La seconda richiesta prevede di aumentare il numero di posti alle minoranze: da 2 a 3 o 4. Delfin di fatto propone che venga presentata anche una terza lista con meccanismi di quozienti proporzionali. Non ci sarebbe da parte di Mediobanca una chiusura a priori su questo punto. Il Cda si riunirà prossima settimana per esaminare se l'ipotesi possa incontrare o meno il favore del mercato. Paradossalmente, infatti, ciò potrebbe comportare una diminuzione della rappresentanza dei fondi in assemblea. Se Assogestioni arrivasse terza prenderebbe un solo rappresentante e dimezzerebbe la sua rappresentanza. In astratto può essere una norma positiva (come è già per Generali) ma occorre capire che risultati darà applicata al caso concreto.

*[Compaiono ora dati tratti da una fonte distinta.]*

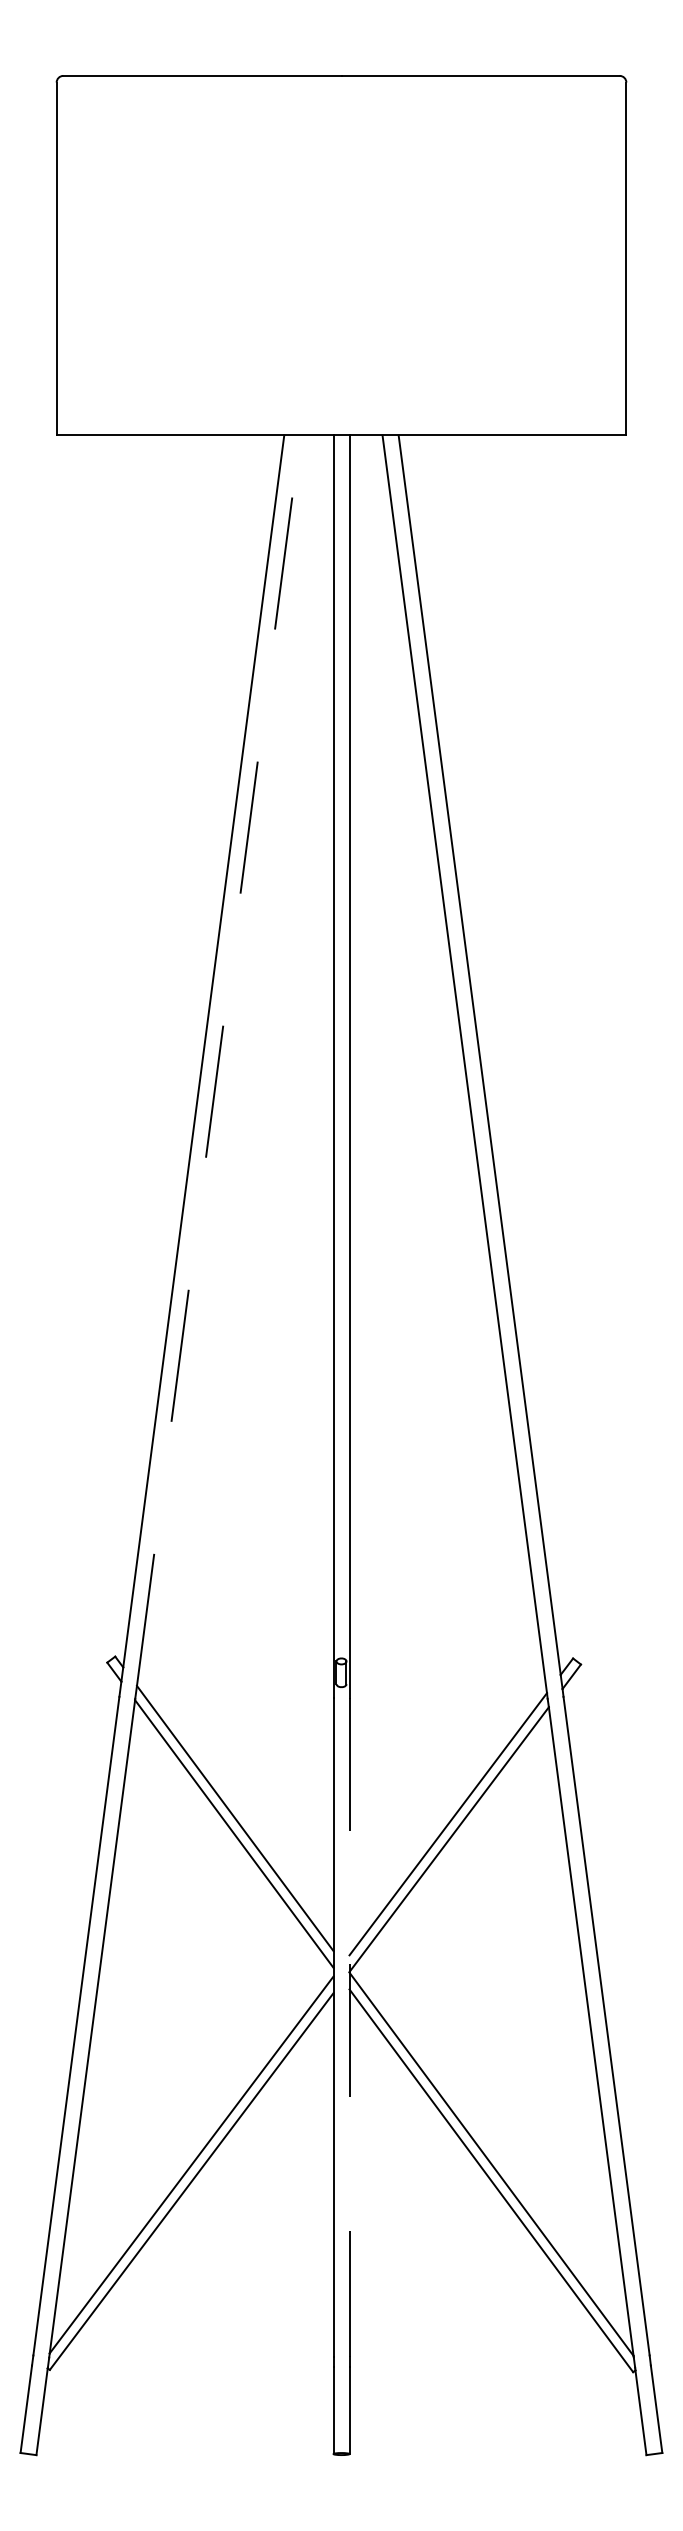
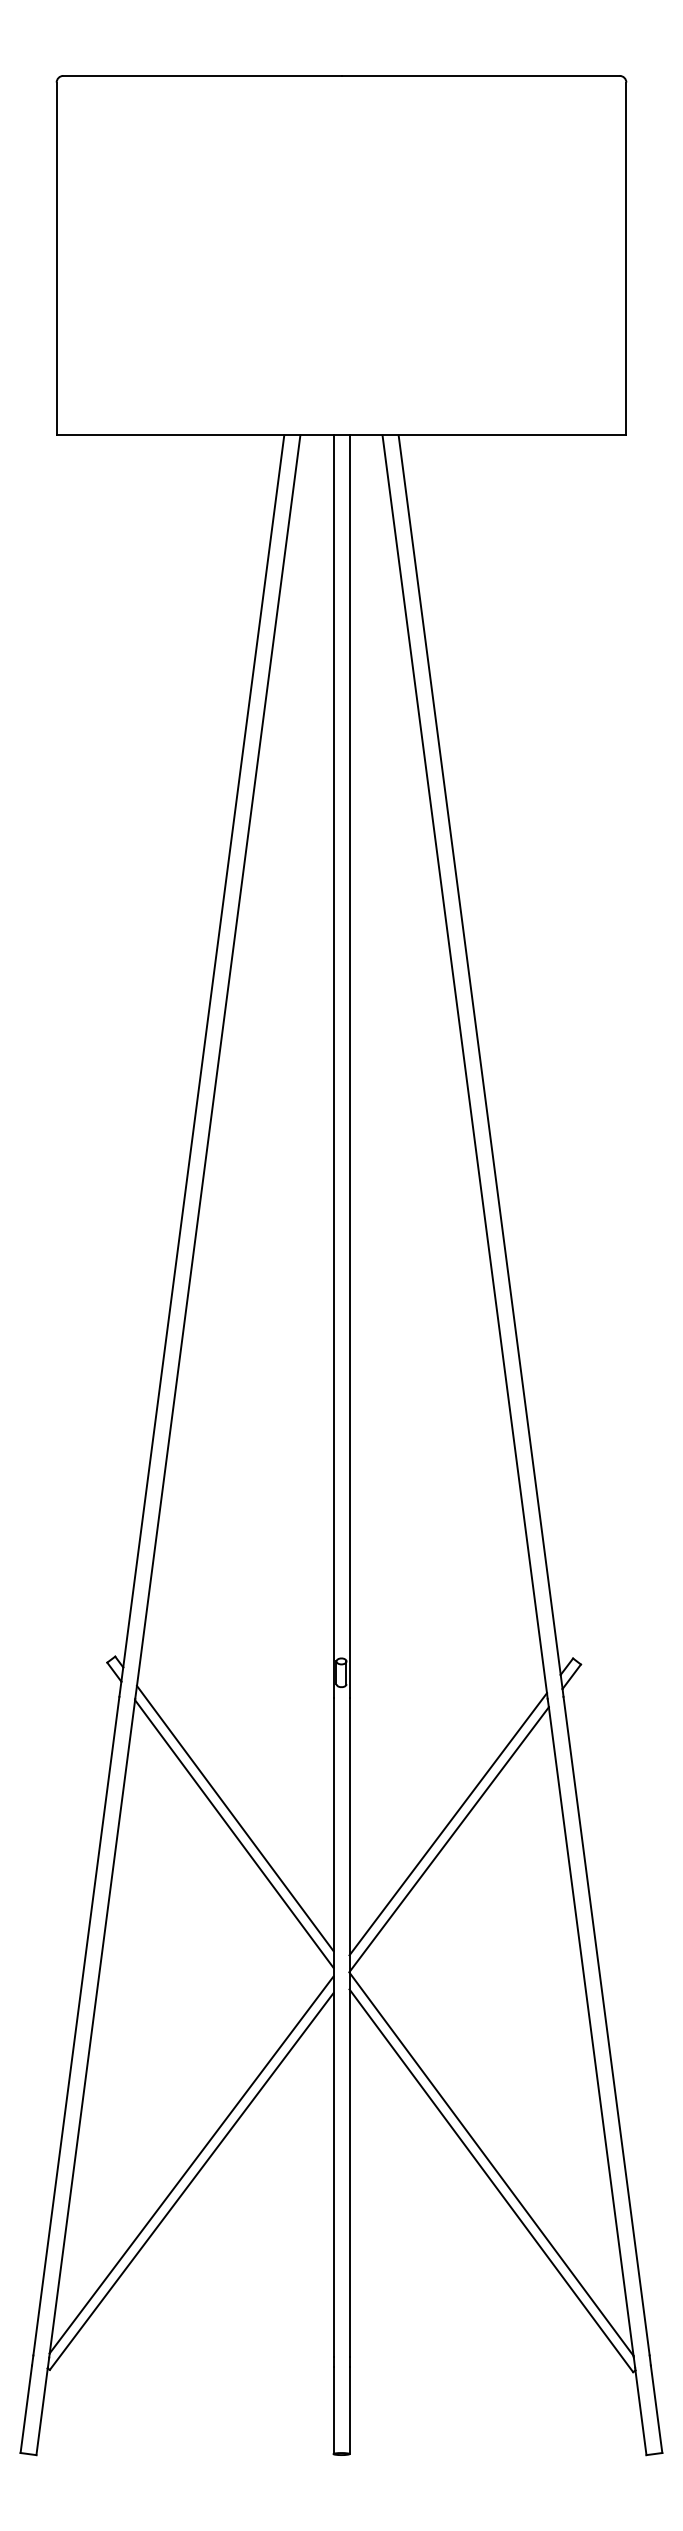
line at (218, 1060): dashed -> solid
line at (349, 2027): dashed -> solid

Il fatto poi che Del Vecchio abbia messo nero su bianco di non avere intenzione di chiedere la revoca dell'attuale Cda dell'istituto di Piazzetta Cuccia e che fino alla scadenza non ci sarà nessun cambiamento ha gettato acqua sul fuoco. La mossa - nel suo complesso - è stata letta come un avviso, forse, ma anche come una richiesta che non modifica gli equilibri in vista dell'assemblea di Generali Ass. Un'azione, insomma, in linea con il profilo di investitore finanziario autorizzato dalla Bce.